# Estimating Software



## customhome (Jan 19, 2004)

I work for a Custom Home Builder/Remodeler and I'm in need of help, here is the situation:

-Currently we use a custom built program that is built for a Mac.
-We have switched all of our computers to Windows systems except for the one that has that program.
-The Mac program is versatile, detailed, and easliy manipulated for constantly changing costs and situations.
- We have another program, Timberline Estimating (including a great digitizer), that was purchased to be our next program for bidding. 
- I started at this company after the purchase, and now am wondering if Timberline is going to be versatile enough for us. 
- The database seems difficult to update and the whole program not as versatile as our Mac program.

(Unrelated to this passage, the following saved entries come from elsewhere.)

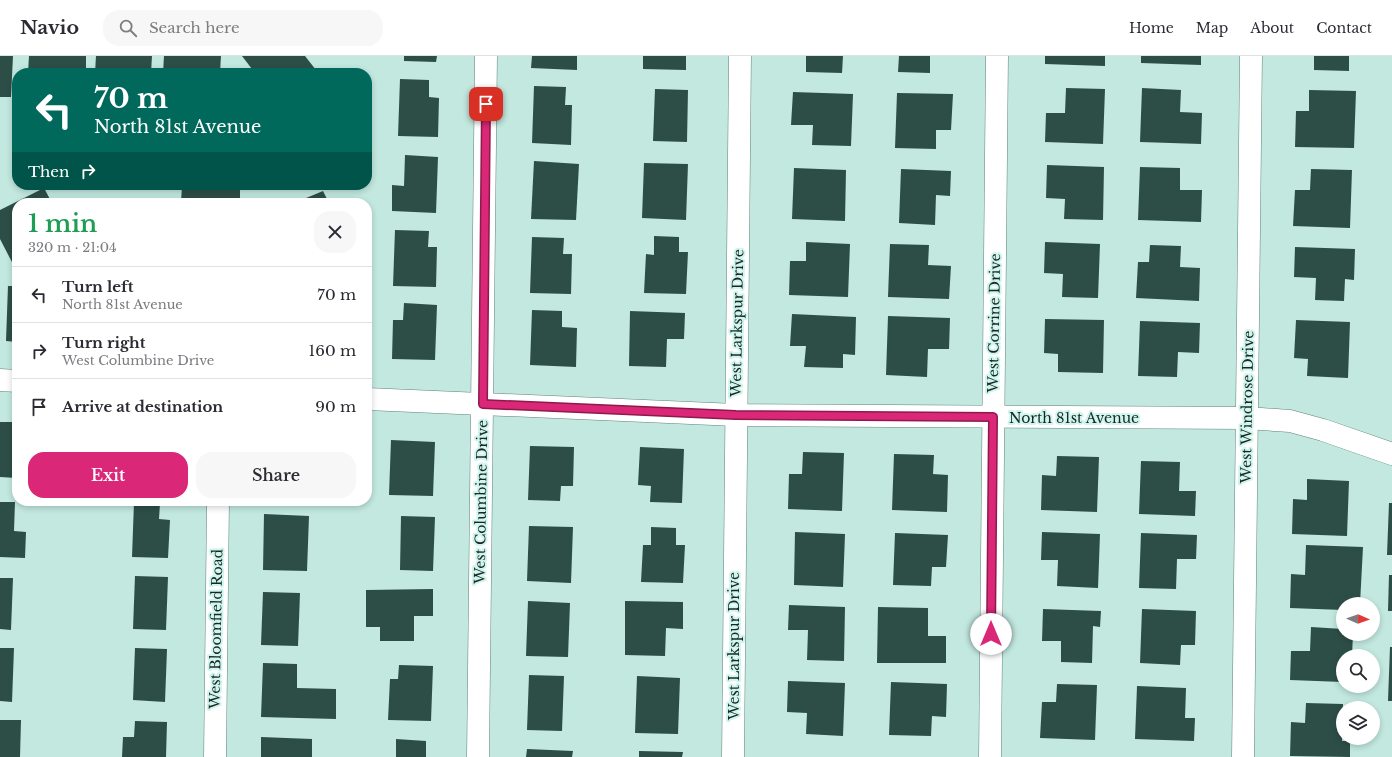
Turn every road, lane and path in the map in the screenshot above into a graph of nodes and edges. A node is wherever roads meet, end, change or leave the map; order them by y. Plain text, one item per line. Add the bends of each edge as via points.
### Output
1 (486, 56) edge
2 (740, 56) edge
3 (997, 56) edge
4 (1251, 56) edge
5 (0, 380) edge
6 (12, 381) edge
7 (372, 399) edge
8 (483, 404) junction
9 (736, 415) junction
10 (993, 417) junction
11 (1247, 418) junction
12 (1392, 454) edge
13 (218, 506) edge
14 (215, 757) edge
15 (478, 757) edge
16 (733, 757) edge
17 (990, 757) edge
18 (1243, 757) edge

1 - 8 street, West Columbine Drive
2 - 9 street, West Larkspur Drive
3 - 10 street, West Corrine Drive
4 - 11 street, West Windrose Drive
5 - 6 street
7 - 8 street, North 81st Avenue
8 - 9 street, North 81st Avenue
8 - 15 street, West Columbine Drive
9 - 10 street, North 81st Avenue
9 - 16 street, West Larkspur Drive
10 - 11 street, North 81st Avenue
10 - 17 street, West Corrine Drive
11 - 12 street, North 81st Avenue via 1290,421
11 - 18 street, West Windrose Drive
13 - 14 street, West Bloomfield Road

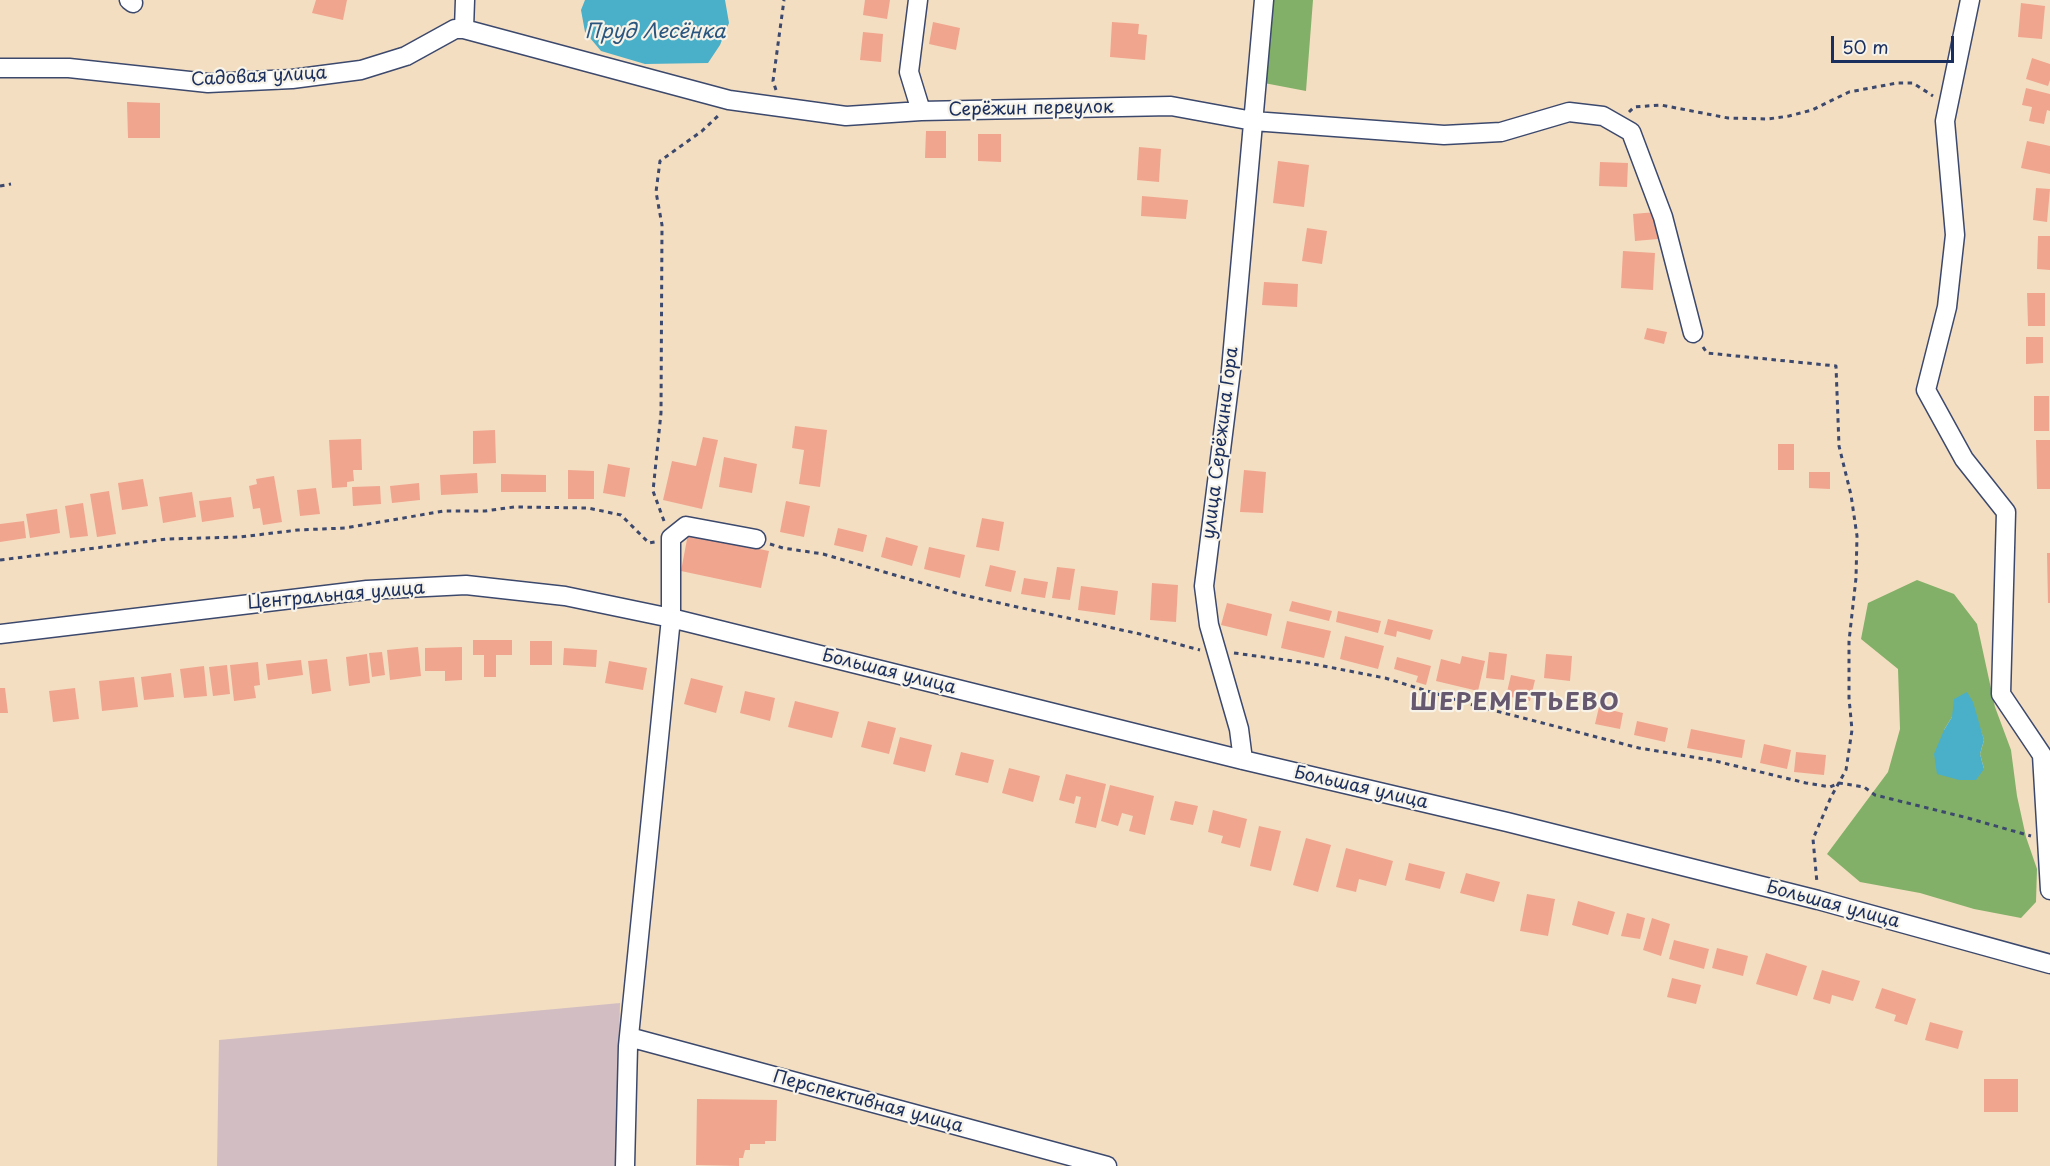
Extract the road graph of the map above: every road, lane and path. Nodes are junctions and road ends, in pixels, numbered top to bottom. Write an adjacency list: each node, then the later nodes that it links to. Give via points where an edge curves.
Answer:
1 (465, 0): 6 (street)
2 (784, 0): 9 (path, via 773,81)
3 (918, 0): 11 (street, via 909,72)
4 (1264, 0): 12 (street, улица Серёжина Гора)
5 (1970, 0): 10 (street)
6 (464, 29): 7 (street, Садовая улица, via 455,29 406,57 361,70 292,79 208,83 69,68); 8 (street, Серёжин переулок)
7 (0, 68)
8 (729, 100): 9 (street, Серёжин переулок); 17 (path, via 725,110 702,131 660,161 656,192 662,225 661,413 653,491)
9 (783, 108): 11 (street, Серёжин переулок, via 846,116)
10 (1947, 110): 13 (path, via 1913,83 1897,83 1849,92 1789,116 1728,118 1661,105 1634,106); 28 (street, via 1955,235 1947,307 1926,390 1964,459 2006,512 2001,694 2042,755)
11 (921, 111): 12 (street, Серёжин переулок, via 1171,106)
12 (1253, 121): 13 (street, via 1443,135 1501,132 1569,112 1603,116); 25 (street, улица Серёжина Гора, via 1231,370 1204,586 1209,625 1239,729)
13 (1617, 124): 16 (street, via 1631,132 1663,217)
14 (11, 184): 15 (path)
15 (0, 186)
16 (1694, 333): 26 (path, via 1707,353 1836,366 1839,446 1857,536 1849,641 1852,730 1846,770)
17 (662, 516)
18 (671, 538): 19 (street, via 686,526); 20 (path, via 649,543 621,515 588,508 514,507 444,511 345,528 166,539); 21 (street)
19 (756, 539): 23 (path, via 823,554 963,596)
20 (0, 560)
21 (671, 618): 22 (street, Центральная улица, via 565,596 466,585 367,590); 25 (street, Большая улица); 31 (street)
22 (0, 634)
23 (1202, 650)
24 (1228, 652): 26 (path, via 1385,678 1639,748 1830,787)
25 (1243, 760): 29 (street, Большая улица)
26 (1839, 783): 27 (path); 29 (path, via 1813,839)
27 (2019, 833)
28 (2050, 890)
29 (1818, 900): 30 (street, Большая улица)
30 (2050, 964)
31 (628, 1037): 32 (street); 33 (street, Перспективная улица)
32 (625, 1166)
33 (1107, 1166)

I'm just looking for anyone who uses Timberline and could give me some input, or anyone who uses another program that they would reccomend.

Thank you!


----------



## Grumpy (Oct 8, 2003)

Can you tell us what language this custom built program is based? If it's a simple spreadsheet program this can be converted to a windows format. I've heard of programs that allow you to run windows software on mac, but not sure if there is sch a thing that works in the opposite, Check www.download.com

Mac and Win will network together. Perhaps keep one Mac around for the bidding.

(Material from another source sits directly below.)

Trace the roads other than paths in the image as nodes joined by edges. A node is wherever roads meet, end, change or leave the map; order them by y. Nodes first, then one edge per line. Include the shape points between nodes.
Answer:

I use a custom spreadhsheet for each phase of the job. We don't build houses (yet) but we do many types of exterior construction (roofing siding etc) I bid each phase like a seperate job, it works great and since it is for excell it will work on any computer that can run excell, and some that dont.

The reason I use this custom software is because I've never found an estimating program quite as versatile as I need. It's always very basic or very expensive. A few days of work and minor tweaks here and there and I have all that I could ask for. 

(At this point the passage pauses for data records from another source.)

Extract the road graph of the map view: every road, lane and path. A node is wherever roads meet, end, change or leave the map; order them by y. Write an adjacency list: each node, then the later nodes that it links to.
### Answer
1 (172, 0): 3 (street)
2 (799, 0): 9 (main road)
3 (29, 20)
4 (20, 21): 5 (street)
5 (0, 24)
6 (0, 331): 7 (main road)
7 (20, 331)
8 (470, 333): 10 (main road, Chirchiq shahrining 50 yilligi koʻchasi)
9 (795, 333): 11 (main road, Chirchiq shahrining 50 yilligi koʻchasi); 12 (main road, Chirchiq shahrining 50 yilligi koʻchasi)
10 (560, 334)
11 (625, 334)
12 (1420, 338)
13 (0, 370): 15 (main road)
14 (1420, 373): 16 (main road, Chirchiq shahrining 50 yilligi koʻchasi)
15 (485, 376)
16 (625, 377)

I posted this preadsheet at christmas time. Search for the topic "a gift for my friends"


----------



## ProWallGuy (Oct 17, 2003)

Hey Grumpy, that topic would be 'a _present_ for my friends'


----------



## Grumpy (Oct 8, 2003)

Woops!


----------



## customhome (Jan 19, 2004)

*More Questions*

Do any of you use Quick Books for book keeping, estimating, or timesheets? Someone reccomended it to me so I am looking into it.

Thanks.


----------



## customhome (Jan 19, 2004)

I don't know what Language that our current program was built in. I appreciate the reply, and am going to check out your software if I can find it. Thank you Grumpy.


----------



## Nathan (Jul 21, 2003)

QuickBooks is a great program that a lot of Contractors use. 
If your interested they will send you a free 30 day trial disk. Just click on "trial" on the left bar of their homepage: http://quickbooks.intuit.com/


----------



## Grumpy (Oct 8, 2003)

Book keeping, but not estimating. The estimate function isn't up to my standards and as I mentioned we use a custom spreadhseet solution.

Nathan, it's not a 30 day trial anymore. It's 15 uses.  I just leave mine open and don't shut off the computer... But I bought one today from ebay. I got a nice deal and it's brand new. Sent out my first invoice for Company Name.


----------



## Nathan (Jul 21, 2003)

Grumpy said:


> I just leave mine open and don't shut off the computer...


man, your cheap


----------



## Nathan (Jul 21, 2003)

Grumpy said:


> Sent out my first invoice for .


I didn't think you were going to start anything until the end of the year?

Are you using subs?


----------



## Grumpy (Oct 8, 2003)

I was going to start anything but my condo association approached me about some repairs and I had two choices... 1) Make it my first job and collect a days worth of drinking money or 2) submit a proposal through my bosses company of a cost that's too high, have it rejected and then have some scrub come in and do sub standard work. Until I get everything legal and legit I think my condo association will be my only customer. It was a very small 1 or 2 hour repair for $150.


----------



## Guest (Feb 3, 2004)

customhome said:


> I work for a Custom Home Builder/Remodeler and I'm in need of help, here is the situation:
> 
> -Currently we use a custom built program that is built for a Mac.
> -We have switched all of our computers to Windows systems except for the one that has that program.
> ...


I use Timberline Estimating. I work for an electrical contractor. I find the program very powerful and versitile, but it does have many quirks and problems when it comes to intergration with job cost, inventory, and purchasing.

Rob


----------



## Guest (Feb 12, 2004)

*skeiser*

custom Home......how many homes per year do you build? Timberline should work but you will need training probably which could cost a bit...what are you willing to put into this process? If you have no budget...do quickbooks and learn on your own. If you own Timberline, why not use what you have a hire a local trainer who knows the program? They are out there, all over. If you only build a few homes per year, it could be overkill to use Timberline or anything more than Qbooks.


----------



## Guest (Mar 3, 2004)

*Quickbooks*



customhome said:


> Do any of you use Quick Books for book keeping, estimating, or timesheets? Someone reccomended it to me so I am looking into it.
> 
> Thanks.


Quickbooks Pro is an excellent product and when combined and synced with Quickbooks Customer Manager it is a marvelous tool. QB Manager is newly released and it took only 3 minutes of looking at the trial CD that was sent to see the benefit of using the program..the best thing is the price..$92.00. You can see everything about your client, subs, invoices, estimates on one very easily manipulated screen. I highly recommend it.


----------



## Grumpy (Oct 8, 2003)

Really? I thought customer manager was redundant and un-necessary. Another thing I did not like about CM was that it gives too much info. Some info I wouldn't want available to ALL employees, and found no way of locking it from being seen.


----------